Tiark Rompf graduated EPFL in the Scala team, where he developed the Lightweight Modular Staging framework (LMS), which compiles domain-specific programs to efficient and parallel code for GPUs, multi-threaded CPUs and clusters. Currently Tiark is a professor at Purdue University and he just got the best paper award in the most prestigious conference in databases, VLDB, for a paper applying the Lightweight Modular Staging technique for databases queries. Tiark will be discussing LMS.
Vlad Ureche is a PhD student in the Scala Lab at EPFL, where he's working on optimizing high-level patterns in the Scala programming language down to fast JVM bytecode. His main project, miniboxing (scala-miniboxing.org), is aimed at compiling generic classes down to very efficient bytecode. Vlad also contributed to the Scala compiler in the areas of specialization, the JVM backend and on the scaladoc tool, where you may have seen the diagrams and the implicit member listings he developed.

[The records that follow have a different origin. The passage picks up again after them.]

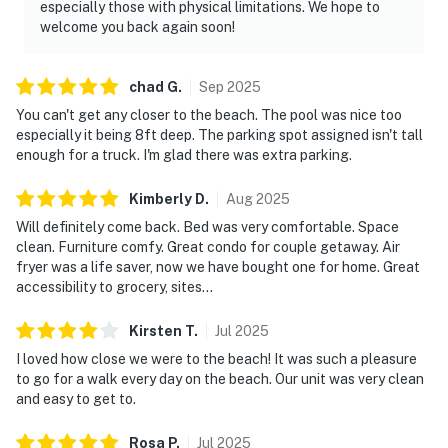
especially those with physical limitations. We hope to
welcome you back again soon!
chad
G
.
Sep
2025
You can't get any closer to the beach. The pool was nice too
especially it being 8ft deep. The parking spot assigned isn't tall
enough for a truck. I'm glad there was extra parking.
Kimberly
D
.
Aug
2025
Will definitely come back. Bed was very comfortable. Space
clean. Furniture comfy. Great condo for couple getaway. Air
fryer was a life saver, now we have bought one for home. Great
accessibility to grocery, sites...
Kirsten
T
.
Jul
2025
I loved how close we were to the beach! It was such a pleasure
to go for a walk every day on the beach. Our unit was very clean
and easy to get to.
Rosa
P
.
Jul
2025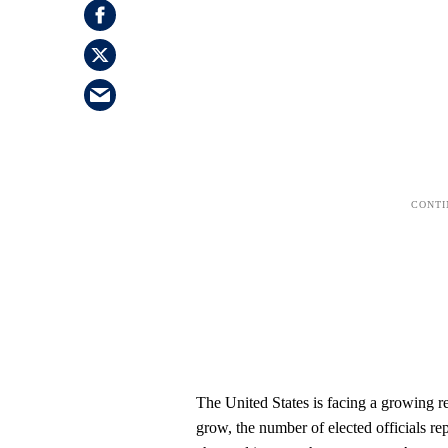
The United States is facing a growing re
grow, the number of elected officials re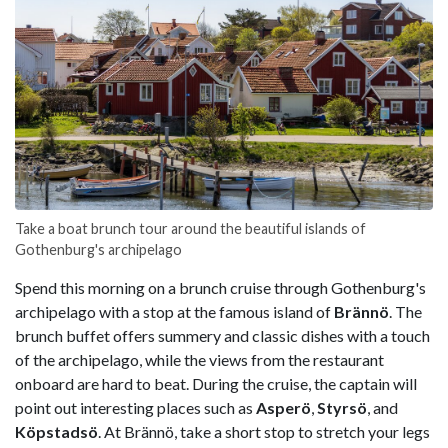
Take a boat brunch tour around the beautiful islands of
Gothenburg's archipelago
Spend this morning on a brunch cruise through Gothenburg's
archipelago with a stop at the famous island of
Brännö
. The
brunch buffet offers summery and classic dishes with a touch
of the archipelago, while the views from the restaurant
onboard are hard to beat. During the cruise, the captain will
point out interesting places such as
Asperö
,
Styrsö
, and
Köpstadsö
. At Brännö, take a short stop to stretch your legs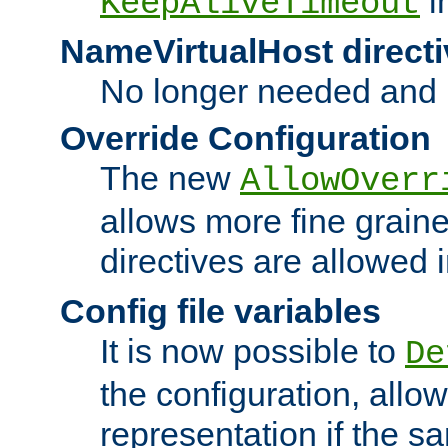
i
KeepAliveTimeout
NameVirtualHost directi
No longer needed and 
Override Configuration
The new
AllowOverr
allows more fine grain
directives are allowed 
Config file variables
It is now possible to
De
the configuration, allow
representation if the s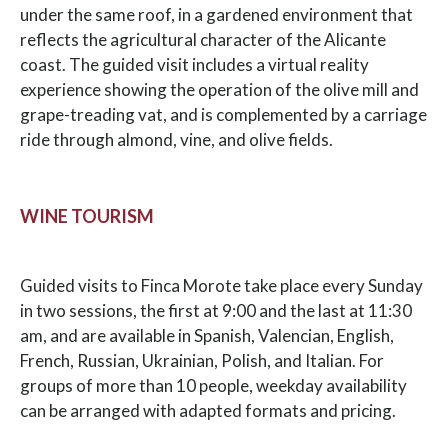
under the same roof, in a gardened environment that
reflects the agricultural character of the Alicante
coast. The guided visit includes a virtual reality
experience showing the operation of the olive mill and
grape-treading vat, and is complemented by a carriage
ride through almond, vine, and olive fields.
WINE TOURISM
Guided visits to Finca Morote take place every Sunday
in two sessions, the first at 9:00 and the last at 11:30
am, and are available in Spanish, Valencian, English,
French, Russian, Ukrainian, Polish, and Italian. For
groups of more than 10 people, weekday availability
can be arranged with adapted formats and pricing.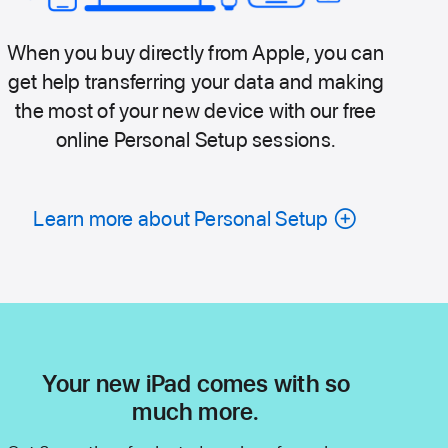
When you buy directly from Apple, you can
get help transferring your data and making
the most of your new device with our free
online Personal Setup sessions.
Learn more about Personal Setup
Your new iPad comes with so
much more.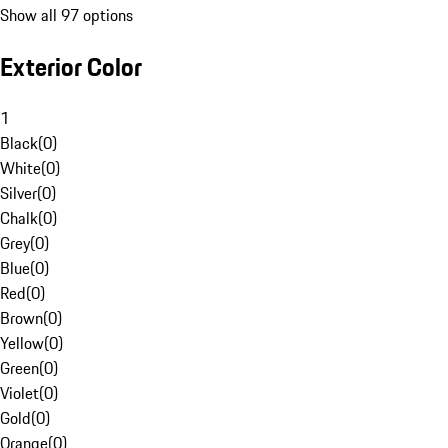
Show all 97 options
Exterior Color
1
Black
(
0
)
White
(
0
)
Silver
(
0
)
Chalk
(
0
)
Grey
(
0
)
Blue
(
0
)
Red
(
0
)
Brown
(
0
)
Yellow
(
0
)
Green
(
0
)
Violet
(
0
)
Gold
(
0
)
Orange
(
0
)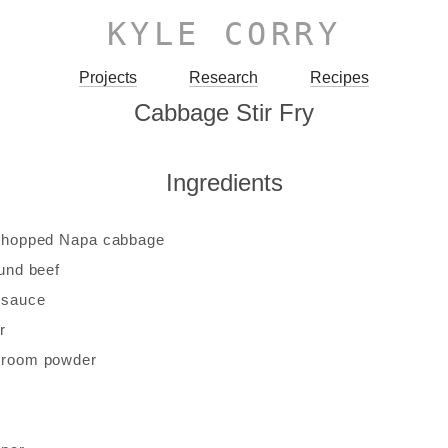
KYLE CORRY
Projects
Research
Recipes
Cabbage Stir Fry
Ingredients
 chopped Napa cabbage
ound beef
 sauce
r
hroom powder
c
t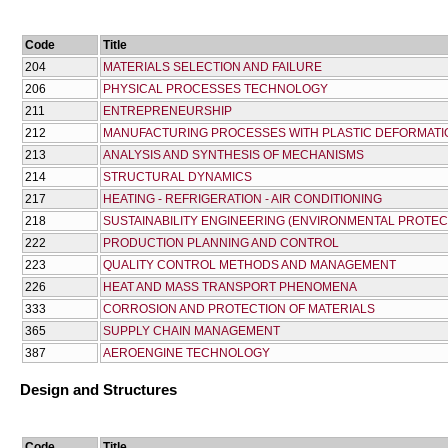
Code
Title
204
MATERIALS SELECTION AND FAILURE
206
PHYSICAL PROCESSES TECHNOLOGY
211
ENTREPRENEURSHIP
212
MANUFACTURING PROCESSES WITH PLASTIC DEFORMATI
213
ANALYSIS AND SYNTHESIS OF MECHANISMS
214
STRUCTURAL DYNAMICS
217
HEATING - REFRIGERATION - AIR CONDITIONING
218
SUSTAINABILITY ENGINEERING (ENVIRONMENTAL PROTEC
222
PRODUCTION PLANNING AND CONTROL
223
QUALITY CONTROL METHODS AND MANAGEMENT
226
HEAT AND MASS TRANSPORT PHENOMENA
333
CORROSION AND PROTECTION OF MATERIALS
365
SUPPLY CHAIN MANAGEMENT
387
AEROENGINE TECHNOLOGY
Design and Structures
Code
Title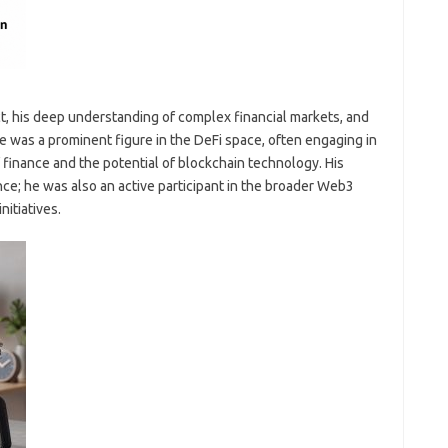
ct, his deep understanding of complex financial markets, and
 was a prominent figure in the DeFi space, often engaging in
 finance and the potential of blockchain technology. His
ce; he was also an active participant in the broader Web3
itiatives.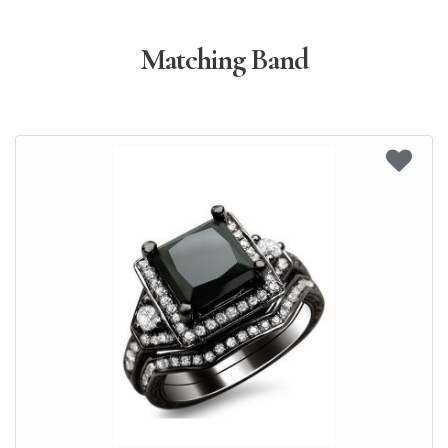
Matching Band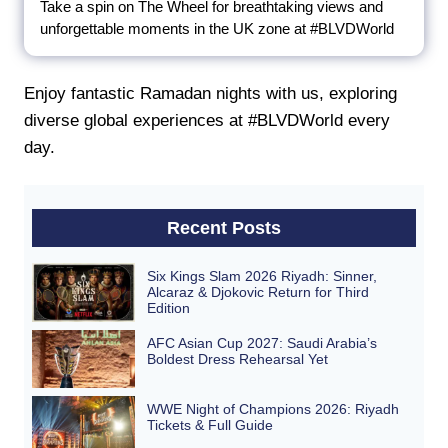
Take a spin on The Wheel for breathtaking views and
unforgettable moments in the UK zone at #BLVDWorld
Enjoy fantastic Ramadan nights with us, exploring
diverse global experiences at #BLVDWorld every
day.
Recent Posts
Six Kings Slam 2026 Riyadh: Sinner,
Alcaraz & Djokovic Return for Third
Edition
AFC Asian Cup 2027: Saudi Arabia’s
Boldest Dress Rehearsal Yet
WWE Night of Champions 2026: Riyadh
Tickets & Full Guide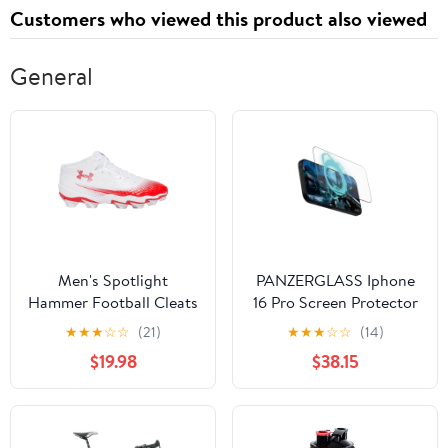
Customers who viewed this product also viewed
General
Men's Spotlight
PANZERGLASS Iphone
Hammer Football Cleats
16 Pro Screen Protector
Ultra Wide Fit Gaming
★
★
★
☆
☆
(21)
★
★
★
☆
☆
(14)
$19.98
$38.15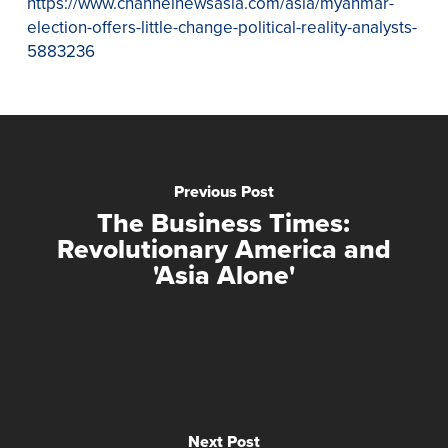
https://www.channelnewsasia.com/asia/myanmar-
election-offers-little-change-political-reality-analysts-
5883236
Previous Post
The Business Times:
Revolutionary America and
'Asia Alone'
Next Post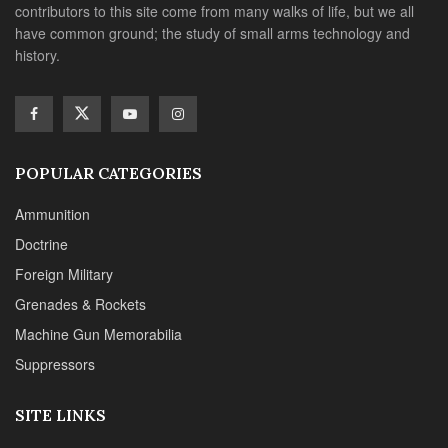
contributors to this site come from many walks of life, but we all
have common ground; the study of small arms technology and
history.
POPULAR CATEGORIES
Ammunition
Doctrine
Foreign Military
Grenades & Rockets
Machine Gun Memorabilia
Suppressors
SITE LINKS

Vlad's talk is titled Miniboxing: JVM Generics without the overhead. The following abstract provides an overview of this talk:
Generics are now a must-have in any statically typed programming language. Yet, there is a strong tension between the uniform interface exposed to programmers and the low level implementation, which has to deal with data of different sizes and semantics: booleans, integers, floating-point numbers and heap objects. Different languages have taken in very different paths to implementing generics, each with its own advantages and drawbacks. In Java and other JVM languages the standard is boxing primitive values, meaning that heap objects are used to carry primitive values. This leads to significant slowdowns and increased heap consumption, especially when using generic collections for primitive types.
Scala proposes specialization as an alternative to boxing: the compiler can duplicate and adapt user code for each primitive type, thus using unboxed data. Specialization has been shown to reliably speed up code and is extensively used in established community libraries, such as spire (non/spire) and breeze (scalanlp.org). But statically duplicating code can result in significant jar sizes and long compilation times. For example, specializing a 3-element tuple, which takes three type parameters, yields 1000 almost-identical classes.
In the miniboxing project we set out to reduce the static bytecode size while maintaining optimality: we build on the idea of tagged union, thus offering a single variant of the code for all primitive value types. This means the 3-element tuple can now be specialized with just 8 classes. But matching the performance of specialization was a long and convoluted journey. In this presentation I will explain the basics of miniboxing and show what we had to do to match the speed of specialized code.
The project's website, scala-miniboxing.org, contains all you need to get started: the miniboxing compiler plugin, documentation, usage examples and benchmarks.